The Valeo case raises a question the piece circles without quite landing: at what point does a sector label become analytically useless? An auto parts company with pre-revenue AI moonshots is still classified as Consumer Discretionary or Industrials, depending on the index. The allocator running a sector tilt is holding something the label no longer describes.

The Apollo private credit observation is the sharper one. Rowan's $40 trillion market claim with $2 trillion below investment grade is the kind of framing that makes the asset class look orderly from the outside while concentrating the analytical work entirely on what sits in the other $38 trillion. That is either reassuring or terrifying, depending on your prior.

Humanoids are just cars with legs is the best sentence written about AI industrials this week.

Scenarica's avatar

The comparison between 2000 and now has a probability layer worth making explicit. In 2000 the market was not wrong that the internet would reshape business.

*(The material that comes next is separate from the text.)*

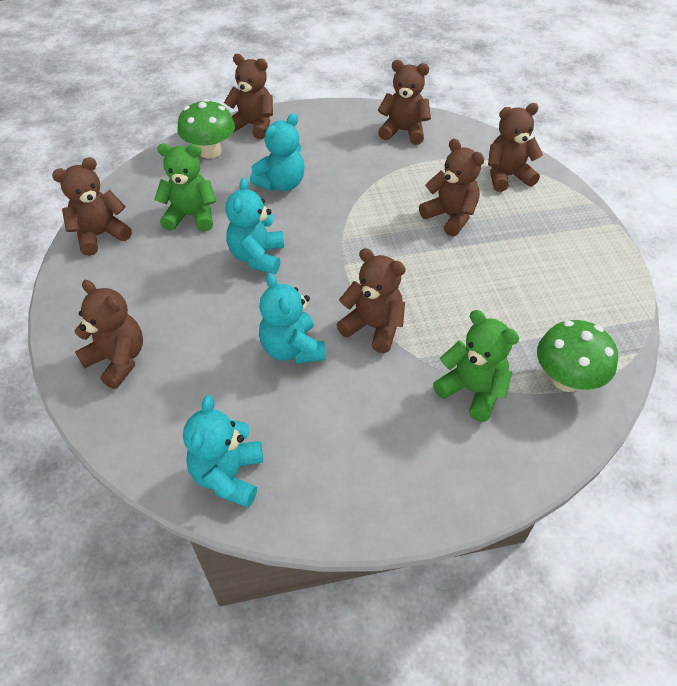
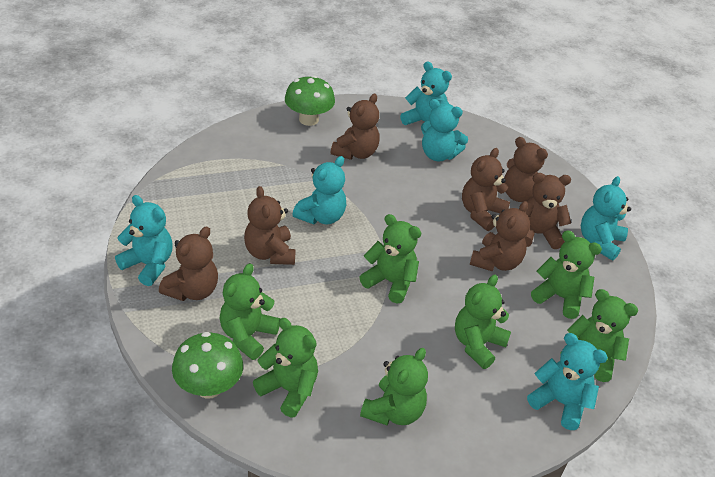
green teddy bear: [154,143,216,232] [433,310,519,422] = 2 -> [220,263,280,360] [253,318,318,417] [359,214,421,304] [360,348,428,425] [455,275,511,369] [531,230,602,319] [561,289,638,382] = 7
turquoise teddy bear: [183,395,263,508] [225,178,284,274] [250,113,305,191] [259,273,326,364] = 4 -> [115,195,173,286] [292,156,346,225] [400,61,452,134] [421,99,468,161] [527,333,608,430] [581,176,631,261] = 6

It was wrong about the hit rate, pricing every web-adjacent pivot as if it had a one-in-three chance of being Amazon when the base rate was closer to one in fifty.

The same structure sits inside the Valeo move. The market is buying an option on an AI pivot, which is a rational thing to price. The question is what implied probability it has assigned to a 103-year-old auto-parts supplier building meaningful AI revenue before the narrative window closes. One battery storage contract and a set of conference slides about liquid cooling probably warrants something in the low single digits. The stock moved as if it were multiples of that, and the short squeeze made the mechanical look informational.

That is the part of the cycle the dot-com parallel should warn about. The pivots that worked, Amazon and Nvidia, looked identical to the ones that failed at the moment of the announcement. The market could not tell them apart either, but it priced the whole portfolio as if the hit rate were high. The error was in the portfolio implied probability, not in buying optionality on the narrative.